I don’t have the answers specifically on Japan.

In theory, deflation should favor bonds since it would reduce the discoubnt rate we’d have to use to value future cash flows. While the U.S. han’t had deflation lastely, we do know that dis-inflation (reductions in the rate of inflation) were powerfully bullish for bonds, as we should expect from the basic bond math.

The situation we have now, however, is different. Bonds aren’t like stocks. There is no ceiling to how far up a stock casn run. Bonds do have absolute ceilings based on the maturity terms and on the fact thast cost of capital can not go below zero. The latter condition is the one with which fixed income investors must now wrestle.
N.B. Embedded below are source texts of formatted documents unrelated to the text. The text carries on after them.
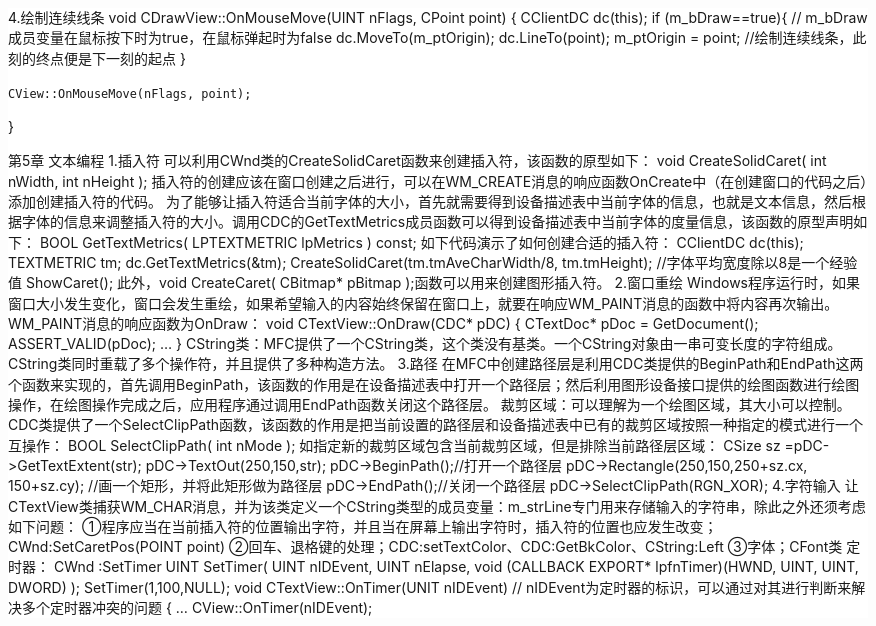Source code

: 4.绘制连续线条
void CDrawView::OnMouseMove(UINT nFlags, CPoint point) 
{
	CClientDC dc(this);
	if (m_bDraw==true){ // m_bDraw成员变量在鼠标按下时为true，在鼠标弹起时为false
		dc.MoveTo(m_ptOrigin);
		dc.LineTo(point);
		m_ptOrigin = point; //绘制连续线条，此刻的终点便是下一刻的起点
	}
	
	CView::OnMouseMove(nFlags, point);
}

第5章 文本编程
1.插入符
可以利用CWnd类的CreateSolidCaret函数来创建插入符，该函数的原型如下：
	void CreateSolidCaret( int nWidth, int nHeight );
插入符的创建应该在窗口创建之后进行，可以在WM_CREATE消息的响应函数OnCreate中（在创建窗口的代码之后）添加创建插入符的代码。
为了能够让插入符适合当前字体的大小，首先就需要得到设备描述表中当前字体的信息，也就是文本信息，然后根据字体的信息来调整插入符的大小。调用CDC的GetTextMetrics成员函数可以得到设备描述表中当前字体的度量信息，该函数的原型声明如下：
	BOOL GetTextMetrics( LPTEXTMETRIC lpMetrics ) const;
如下代码演示了如何创建合适的插入符：
	CClientDC dc(this);
	TEXTMETRIC tm;
	dc.GetTextMetrics(&tm);
	CreateSolidCaret(tm.tmAveCharWidth/8, tm.tmHeight); //字体平均宽度除以8是一个经验值
	ShowCaret();
此外，void CreateCaret( CBitmap* pBitmap );函数可以用来创建图形插入符。
2.窗口重绘
Windows程序运行时，如果窗口大小发生变化，窗口会发生重绘，如果希望输入的内容始终保留在窗口上，就要在响应WM_PAINT消息的函数中将内容再次输出。WM_PAINT消息的响应函数为OnDraw：
	void CTextView::OnDraw(CDC* pDC)
	{
		CTextDoc* pDoc = GetDocument();
		ASSERT_VALID(pDoc);
		…
	}
CString类：MFC提供了一个CString类，这个类没有基类。一个CString对象由一串可变长度的字符组成。CString类同时重载了多个操作符，并且提供了多种构造方法。
3.路径
在MFC中创建路径层是利用CDC类提供的BeginPath和EndPath这两个函数来实现的，首先调用BeginPath，该函数的作用是在设备描述表中打开一个路径层；然后利用图形设备接口提供的绘图函数进行绘图操作，在绘图操作完成之后，应用程序通过调用EndPath函数关闭这个路径层。
裁剪区域：可以理解为一个绘图区域，其大小可以控制。CDC类提供了一个SelectClipPath函数，该函数的作用是把当前设置的路径层和设备描述表中已有的裁剪区域按照一种指定的模式进行一个互操作：
	BOOL SelectClipPath( int nMode );
如指定新的裁剪区域包含当前裁剪区域，但是排除当前路径层区域：
		CSize sz =pDC->GetTextExtent(str);
		pDC->TextOut(250,150,str);
		pDC->BeginPath();//打开一个路径层
		pDC->Rectangle(250,150,250+sz.cx, 150+sz.cy); //画一个矩形，并将此矩形做为路径层
		pDC->EndPath();//关闭一个路径层
		pDC->SelectClipPath(RGN_XOR);
4.字符输入	让CTextView类捕获WM_CHAR消息，并为该类定义一个CString类型的成员变量：m_strLine专门用来存储输入的字符串，除此之外还须考虑如下问题：
	①程序应当在当前插入符的位置输出字符，并且当在屏幕上输出字符时，插入符的位置也应发生改变；	CWnd:SetCaretPos(POINT point)
	②回车、退格键的处理；CDC:setTextColor、CDC:GetBkColor、CString:Left
	③字体；CFont类
定时器：
	CWnd :SetTimer
	UINT SetTimer( UINT nIDEvent, UINT nElapse, void (CALLBACK EXPORT* lpfnTimer)(HWND, UINT, 		UINT, DWORD) );
	SetTimer(1,100,NULL);
	void CTextView::OnTimer(UNIT nIDEvent) 
		// nIDEvent为定时器的标识，可以通过对其进行判断来解决多个定时器冲突的问题 
	{
		…
		CView::OnTimer(nIDEvent);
The only way bods can continue to rise meaningfully is if we allow for negastive interest rates (i.e. if you own bonds, you receive no interest but pay a penalty, a liquidity tax).

Once when I was at Reuters, I remarked in print how rates can’t go below zero. I got an e-mail from a Federal Reserve researcher alerting me to and sharing with me an internal paper exploring just that – a liquidity tax that was designed to create negative interest rates. Not surprisingly, though, he shared with me that the Board had no plans of trying to go there, knowing full well it would be politically suicidal.

So now, regardless of what’s ahead re: inflation/deflation, pretty much the only argument you can make for TLT is to express your belief that this negative interest rate-liquidity tax idea will be implemented, and that there will be no political lynchings or assassinations that cause it to be immediately revoked.

Thanks Marc!

I wasn’t going to buy TLT and I definitely will not now. I’m not ready to short it yet.

So in the face of continuing disinflation, why can’t the current yield curve flatten with the 20 year yield dropping? The US treasury yield curve was very flat in 2006 albeit at around 4.65%.